We are in the design phase for product. The idea is that the code will read a list of values from Excel into SQL.
The requirements are as follows:
Workbook may be accessed by multiple users outside of our program
Workbook must remain accessible (i.e. not be corrupted) should something bad occur while our program is running
Program will be executed when no users are in the file
Right now we are considering using
pandas in a simple manner as follows:
import pandas as pd from pandas import ExcelWriter from pandas import ExcelFile df = pd.read_excel('File.xlsx', sheetname='Sheet1') """Some code to write df in to SQL"""
If this code goes offline with the Excel still open, is there ANY possibility that the file will remain locked somewhere in my program or be corrupted?

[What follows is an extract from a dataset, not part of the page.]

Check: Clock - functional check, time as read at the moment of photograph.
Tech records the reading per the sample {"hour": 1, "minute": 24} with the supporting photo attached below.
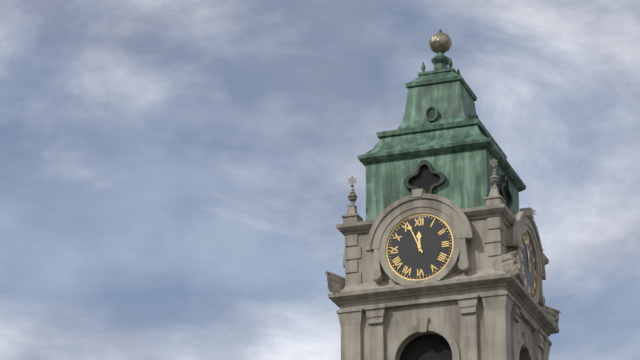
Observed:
{"hour": 11, "minute": 56}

To clarify, we envision something catastrophic like the server crashing or losing power.
Searched around but couldn’t find a similar question, please redirect me if necessary.
I also read through Pandas read_excel documentation here: https://pandas.pydata.org/pandas-docs/stable/reference/api/pandas.read_excel.html
With the code you provide, from my reading of the pandas and xlrd code, the given file will only be opened in read mode. That should mean, to the best of my knowledge, that there is no more risk in what you’re doing than in reading the file any other way – and you have to read it to use it, after all.
If this doesn’t sufficiently reassure you, you could minimize the time the file is open and, more importantly, not expose your file to external code, by handing pandas a
BytesIO object instead of a path:
import io import pandas as pd data = io.BytesIO(open('File.xlsx', 'rb').read()) df = pd.read_excel(data, sheetname='Sheet1') # etc
This way your file will only be open for the time it takes to read it into memory, and pandas and xlrd will only be working with a copy of the data.